Every once in a while when nothing else works, you may have to walk away for just a few minutes to regain your sanity. (It seems to happen to every parent at least once.)
If you suspect you might have a bit of postpartum depression coming on, set up an appointment to discuss your concerns with your doctor. It is very common, with an increased risk due to a lack of sleep.
Speak with your pediatrician about anything else that concerns you.
Most new parents will find that newborns sleep throughout the majority of the day, just not all at once. It is very common to wake up every two to three hours in the middle of the night with your newborn. One final piece of advice I can share is to nap when your newborn naps, at least until you feel 100% again.

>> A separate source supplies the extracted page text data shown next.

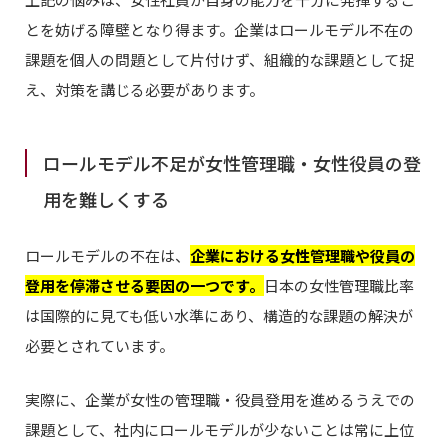
とを妨げる障壁となり得ます。企業はロールモデル不在の
課題を個人の問題として片付けず、組織的な課題として捉
え、対策を講じる必要があります。
ロールモデル不足が女性管理職・女性役員の登
用を難しくする
ロールモデルの不在は、
企業における女性管理職や役員の
登用を停滞させる要因の一つです。
日本の女性管理職比率
は国際的に見ても低い水準にあり、構造的な課題の解決が
必要とされています。
実際に、企業が女性の管理職・役員登用を進めるうえでの
課題として、社内にロールモデルが少ないことは常に上位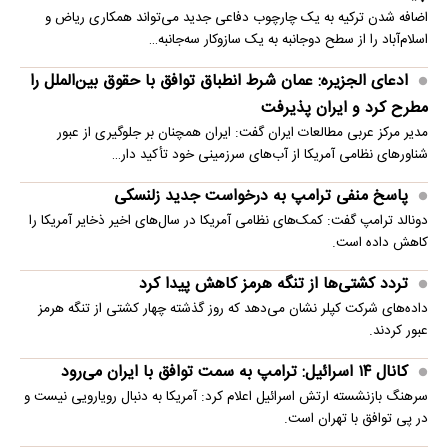
اضافه شدن ترکیه به یک چارچوب دفاعی جدید می‌تواند همکاری ریاض و
اسلام‌آباد را از سطح دوجانبه به یک سازوکار سه‌جانبه…
ادعای الجزیره: عمان شرط انطباق توافق با حقوق بین‌الملل را
مطرح کرد و ایران پذیرفت
مدیر مرکز عربی مطالعات ایران گفت: ایران همچنان بر جلوگیری از عبور
شناورهای نظامی آمریکا از آب‌های سرزمینی خود تأکید دار…
پاسخ منفی ترامپ به درخواست جدید زلنسکی
دونالد ترامپ گفت: کمک‌های نظامی آمریکا در سال‌های اخیر ذخایر آمریکا را
کاهش داده است.
تردد کشتی‌ها از تنگه هرمز کاهش پیدا کرد
داده‌های شرکت کپلر نشان می‌دهد که روز گذشته چهار کشتی از تنگه هرمز
عبور کردند.
کانال ۱۴ اسرائیل: ترامپ به سمت توافق با ایران می‌رود
سرهنگ بازنشسته ارتش اسرائیل اعلام کرد: آمریکا به دنبال رویارویی نیست و
در پی توافق با تهران است.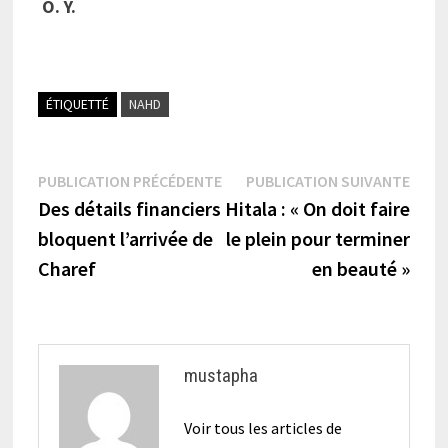
O. Y.
ÉTIQUETTÉ
NAHD
Navigation
Publication
Publi
PUBLICATION PRÉCÉDENTE
PUBLICATION SUIVANTE
précédente :
suiva
Des détails financiers
Hitala : « On doit faire
de
bloquent l’arrivée de
le plein pour terminer
l’article
Charef
en beauté »
mustapha
Voir tous les articles de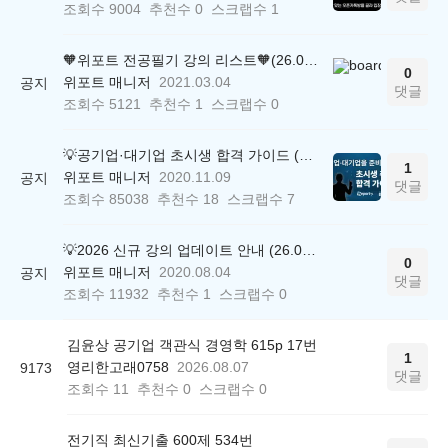
조회수
9004
추천수
0
스크랩수
1
🧡위포트 전공필기 강의 리스트🧡(26.05.22 ver.)
0
위포트 매니저
2021.03.04
공지
댓글
조회수
5121
추천수
1
스크랩수
0
💡공기업·대기업 초시생 합격 가이드 (26.04.21 ver.)
1
위포트 매니저
2020.11.09
공지
댓글
조회수
85038
추천수
18
스크랩수
7
💡2026 신규 강의 업데이트 안내 (26.04.17 ver.)
0
위포트 매니저
2020.08.04
공지
댓글
조회수
11932
추천수
1
스크랩수
0
김윤상 공기업 객관식 경영학 615p 17번
1
영리한고래0758
2026.08.07
9173
댓글
조회수
11
추천수
0
스크랩수
0
전기직 최신기출 600제 534번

You may even find that you can fall asleep within seconds of your head hitting the pillow, like mine does now.
Just about any new parent will tell you that the first couple of months are the toughest after your baby is born. Of course, they aren’t accounting for future stunts-gone-wrong (broken bones), teenage drama (backtalk), and dating (don’t tell dad). Good luck with that! All kidding aside, though it might be a trying couple of months, remind yourself of how special this time is. Inspect their little toes and memorize the feel of their baby-soft skin because soon enough, you’ll wonder how the time passed so quickly!